La rénovation du Hirschen n’était pas une clause inscrite dans le contrat de vente. La Ville n’a donc aucun moyen de contrainte sur le propriétaire. «Mais Albert Ender a pris un engagement moral. Et nous entendons bien qu’il le respecte», assène Silvia Steidle. La directrice des Finances relativise toutefois la situation: «Il est usuel que des projets de cette ampleur prennent du retard. D’autant que dans ce cas, il s’agit de rénover un bâtiment protégé.» De son côté, Albert Ender assure qu’il respectera sa promesse. Les travaux, continue-t-il, devraient débuter dès le mois prochain. «Nous commencerons, entre autres, par rafraîchir les murs, changer le rideau, refaire la décoration et installer une nouvelle cuisine.»
La salle du Hirschen étant un bâtiment classé digne de protection, les plans des travaux doivent être supervisés par le Service des monuments historiques. Or, ce dernier indique n’avoir encore jamais penché sur le moindre projet. Et pour le moment, aucune demande de permis de construire n’a non plus été déposée.

Litiges avec des locataires
Parallèlement à ce projet de rénovation, Albert Ender a été attaqué en justice par l’un de ses anciens locataires du bâtiment du Hirschen. Micha Colombini avait signé un contrat de bail pour un appartement à partir du 1er août 2016. Selon lui, au moment d’emménager, le logement accusait de nombreuses défaillances, dont des dégâts des eaux. Bien qu’il ait payé le premier loyer, il n’a jamais pu habiter à la route de Boujean. Micha Colombini n’était pas un locataire comme les autres. Il avait aussi été engagé pour diriger les travaux de rénovation dans quatre appartements du bâtiment. «Le propriétaire m’avait promis que l’appartement serait prêt pour le 1er août. Mais vu l’état des lieux, c’était impossible», affirme-t-il. Albert Ender s’en défend. «Si les travaux ont pris du retard, c’est de sa faute.» Les deux hommes se sont retrouvés en février devant l’autorité de conciliation, sans parvenir à un accord. Albert Ender réclame désormais à son ancien locataire de lui régler les loyers de septembre à février – soit 7940 fr. Estimant la démarche frauduleuse, Micha Colombini a déposé une plainte pénale contre le propriétaire, notamment pour tentative d’extorsion.

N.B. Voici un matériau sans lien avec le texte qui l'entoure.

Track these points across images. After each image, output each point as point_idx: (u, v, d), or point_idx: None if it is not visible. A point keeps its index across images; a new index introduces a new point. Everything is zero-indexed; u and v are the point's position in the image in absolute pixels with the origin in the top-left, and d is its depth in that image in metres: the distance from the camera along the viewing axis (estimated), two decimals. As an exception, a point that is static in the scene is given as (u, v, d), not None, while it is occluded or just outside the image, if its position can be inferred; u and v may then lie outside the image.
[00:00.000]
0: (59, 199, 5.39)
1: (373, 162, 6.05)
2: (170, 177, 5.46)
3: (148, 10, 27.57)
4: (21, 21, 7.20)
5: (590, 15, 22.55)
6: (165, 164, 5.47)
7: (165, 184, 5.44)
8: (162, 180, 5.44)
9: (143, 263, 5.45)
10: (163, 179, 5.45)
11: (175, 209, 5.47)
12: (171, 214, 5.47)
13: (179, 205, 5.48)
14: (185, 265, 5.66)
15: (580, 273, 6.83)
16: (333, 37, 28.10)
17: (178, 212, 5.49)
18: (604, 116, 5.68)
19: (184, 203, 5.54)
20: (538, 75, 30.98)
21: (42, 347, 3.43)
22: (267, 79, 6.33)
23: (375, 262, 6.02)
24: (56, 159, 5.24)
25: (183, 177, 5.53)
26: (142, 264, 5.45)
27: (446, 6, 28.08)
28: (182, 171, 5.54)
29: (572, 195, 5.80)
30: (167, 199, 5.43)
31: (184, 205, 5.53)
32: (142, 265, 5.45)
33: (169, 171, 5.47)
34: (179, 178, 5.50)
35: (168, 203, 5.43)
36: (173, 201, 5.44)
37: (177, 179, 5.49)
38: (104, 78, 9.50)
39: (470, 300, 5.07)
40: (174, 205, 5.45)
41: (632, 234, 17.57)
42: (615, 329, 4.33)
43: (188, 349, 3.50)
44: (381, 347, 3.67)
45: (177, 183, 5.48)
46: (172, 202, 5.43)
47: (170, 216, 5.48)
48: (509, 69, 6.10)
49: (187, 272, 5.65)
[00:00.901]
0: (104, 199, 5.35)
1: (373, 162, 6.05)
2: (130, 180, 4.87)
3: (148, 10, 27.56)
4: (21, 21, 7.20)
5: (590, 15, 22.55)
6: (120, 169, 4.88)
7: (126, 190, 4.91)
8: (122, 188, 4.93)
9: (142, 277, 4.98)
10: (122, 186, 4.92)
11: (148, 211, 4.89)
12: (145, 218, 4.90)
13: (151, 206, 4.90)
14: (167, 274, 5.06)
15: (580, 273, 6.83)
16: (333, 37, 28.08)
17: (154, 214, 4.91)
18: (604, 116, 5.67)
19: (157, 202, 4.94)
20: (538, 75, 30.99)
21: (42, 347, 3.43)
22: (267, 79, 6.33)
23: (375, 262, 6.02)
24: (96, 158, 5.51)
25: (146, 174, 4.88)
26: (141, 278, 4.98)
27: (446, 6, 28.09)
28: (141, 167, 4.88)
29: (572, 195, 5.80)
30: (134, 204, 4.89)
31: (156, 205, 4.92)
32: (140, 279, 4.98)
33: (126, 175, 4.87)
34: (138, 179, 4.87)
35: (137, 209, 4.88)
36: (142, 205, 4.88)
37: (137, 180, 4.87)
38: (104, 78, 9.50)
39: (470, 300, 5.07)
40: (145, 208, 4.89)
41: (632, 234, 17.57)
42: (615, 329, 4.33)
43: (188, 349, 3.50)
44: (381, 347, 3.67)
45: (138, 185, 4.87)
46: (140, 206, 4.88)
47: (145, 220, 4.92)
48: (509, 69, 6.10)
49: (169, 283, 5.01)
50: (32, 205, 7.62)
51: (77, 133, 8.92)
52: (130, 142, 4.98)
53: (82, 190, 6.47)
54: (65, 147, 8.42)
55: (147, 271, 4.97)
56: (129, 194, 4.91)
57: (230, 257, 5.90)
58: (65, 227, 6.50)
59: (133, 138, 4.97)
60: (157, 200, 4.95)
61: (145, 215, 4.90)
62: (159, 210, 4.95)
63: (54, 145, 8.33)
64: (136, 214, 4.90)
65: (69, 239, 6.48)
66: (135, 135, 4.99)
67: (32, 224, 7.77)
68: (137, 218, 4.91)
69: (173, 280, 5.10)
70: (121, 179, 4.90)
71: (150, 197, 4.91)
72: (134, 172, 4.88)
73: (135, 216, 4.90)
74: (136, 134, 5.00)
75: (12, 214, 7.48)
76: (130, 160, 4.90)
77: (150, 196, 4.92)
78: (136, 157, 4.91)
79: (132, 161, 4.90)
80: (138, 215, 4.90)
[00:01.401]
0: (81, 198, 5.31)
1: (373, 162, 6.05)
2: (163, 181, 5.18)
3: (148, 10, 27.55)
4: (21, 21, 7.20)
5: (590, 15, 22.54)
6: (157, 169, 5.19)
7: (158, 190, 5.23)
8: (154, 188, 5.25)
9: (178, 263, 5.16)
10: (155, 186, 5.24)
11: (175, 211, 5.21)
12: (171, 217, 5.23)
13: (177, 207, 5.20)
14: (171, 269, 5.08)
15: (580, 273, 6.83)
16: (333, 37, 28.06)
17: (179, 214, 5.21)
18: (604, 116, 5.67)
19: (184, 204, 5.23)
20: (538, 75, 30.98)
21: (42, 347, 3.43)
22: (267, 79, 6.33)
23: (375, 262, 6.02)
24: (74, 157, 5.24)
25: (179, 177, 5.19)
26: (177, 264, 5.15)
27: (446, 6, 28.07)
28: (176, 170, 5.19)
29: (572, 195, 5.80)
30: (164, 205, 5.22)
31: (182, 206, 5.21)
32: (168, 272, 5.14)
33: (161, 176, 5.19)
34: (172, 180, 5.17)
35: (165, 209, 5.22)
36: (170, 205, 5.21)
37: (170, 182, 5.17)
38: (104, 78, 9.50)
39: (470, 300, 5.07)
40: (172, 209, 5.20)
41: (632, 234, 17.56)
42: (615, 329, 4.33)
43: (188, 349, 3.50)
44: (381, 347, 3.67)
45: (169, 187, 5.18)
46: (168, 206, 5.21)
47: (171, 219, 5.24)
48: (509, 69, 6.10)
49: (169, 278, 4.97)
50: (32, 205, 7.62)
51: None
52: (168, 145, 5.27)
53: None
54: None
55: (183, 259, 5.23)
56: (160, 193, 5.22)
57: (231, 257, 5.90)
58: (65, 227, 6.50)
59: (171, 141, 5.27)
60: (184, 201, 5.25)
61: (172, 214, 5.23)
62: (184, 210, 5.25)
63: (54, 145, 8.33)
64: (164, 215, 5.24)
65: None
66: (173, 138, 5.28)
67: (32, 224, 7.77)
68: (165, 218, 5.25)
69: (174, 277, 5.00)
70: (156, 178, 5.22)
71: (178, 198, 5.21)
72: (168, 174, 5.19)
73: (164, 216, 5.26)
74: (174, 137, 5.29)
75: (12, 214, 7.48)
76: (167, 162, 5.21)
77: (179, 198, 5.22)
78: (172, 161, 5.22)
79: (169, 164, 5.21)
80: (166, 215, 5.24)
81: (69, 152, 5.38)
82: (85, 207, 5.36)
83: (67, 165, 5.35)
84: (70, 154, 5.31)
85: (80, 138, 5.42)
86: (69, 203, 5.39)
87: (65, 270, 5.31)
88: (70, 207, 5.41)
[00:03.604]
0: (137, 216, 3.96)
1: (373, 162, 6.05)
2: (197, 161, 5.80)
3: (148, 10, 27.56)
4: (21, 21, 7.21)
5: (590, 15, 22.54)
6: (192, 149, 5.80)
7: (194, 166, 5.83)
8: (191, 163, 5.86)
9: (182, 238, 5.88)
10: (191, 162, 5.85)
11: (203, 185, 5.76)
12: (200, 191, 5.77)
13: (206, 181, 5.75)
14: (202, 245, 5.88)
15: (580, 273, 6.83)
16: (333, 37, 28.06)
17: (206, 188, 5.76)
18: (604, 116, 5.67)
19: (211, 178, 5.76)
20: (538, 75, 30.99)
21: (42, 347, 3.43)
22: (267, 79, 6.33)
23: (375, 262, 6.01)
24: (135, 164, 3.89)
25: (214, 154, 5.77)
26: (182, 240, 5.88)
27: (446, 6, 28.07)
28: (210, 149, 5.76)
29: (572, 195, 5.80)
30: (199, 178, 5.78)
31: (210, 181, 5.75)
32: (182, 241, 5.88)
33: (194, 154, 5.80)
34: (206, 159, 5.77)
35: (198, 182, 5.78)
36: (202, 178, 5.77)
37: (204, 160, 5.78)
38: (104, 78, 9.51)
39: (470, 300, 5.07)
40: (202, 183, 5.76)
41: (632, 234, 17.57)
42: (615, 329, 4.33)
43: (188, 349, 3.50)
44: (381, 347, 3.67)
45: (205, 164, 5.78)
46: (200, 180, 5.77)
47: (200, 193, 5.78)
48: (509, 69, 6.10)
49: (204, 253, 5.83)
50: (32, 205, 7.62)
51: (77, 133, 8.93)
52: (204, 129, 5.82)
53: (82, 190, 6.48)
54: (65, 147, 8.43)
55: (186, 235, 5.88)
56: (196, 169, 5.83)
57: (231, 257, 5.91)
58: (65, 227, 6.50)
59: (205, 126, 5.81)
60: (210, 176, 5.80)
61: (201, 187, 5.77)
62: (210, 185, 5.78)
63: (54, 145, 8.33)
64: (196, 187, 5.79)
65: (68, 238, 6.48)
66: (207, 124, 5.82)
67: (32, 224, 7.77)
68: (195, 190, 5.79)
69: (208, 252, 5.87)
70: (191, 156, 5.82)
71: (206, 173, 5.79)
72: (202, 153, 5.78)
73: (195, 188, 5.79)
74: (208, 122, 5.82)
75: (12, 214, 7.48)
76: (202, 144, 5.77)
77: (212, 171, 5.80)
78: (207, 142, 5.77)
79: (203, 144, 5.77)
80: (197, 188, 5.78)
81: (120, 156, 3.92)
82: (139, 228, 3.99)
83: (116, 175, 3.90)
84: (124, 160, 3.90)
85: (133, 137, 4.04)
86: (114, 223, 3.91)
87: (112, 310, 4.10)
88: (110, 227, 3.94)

D’autres locataires sont dans la même situation. Omar Ayachi a expliqué à TeleBielingue que l’appartement dans lequel il a emménagé en août 2016 avec sa sœur était toujours en travaux: ils n’ont pas eu d’eau chaude durant plusieurs mois. Omar Ayachi a refusé de payer les loyers tant que le logement ne serait pas terminé. Lui et Albert Ender ont rendez-vous le mois prochain devant l’autorité de conciliation.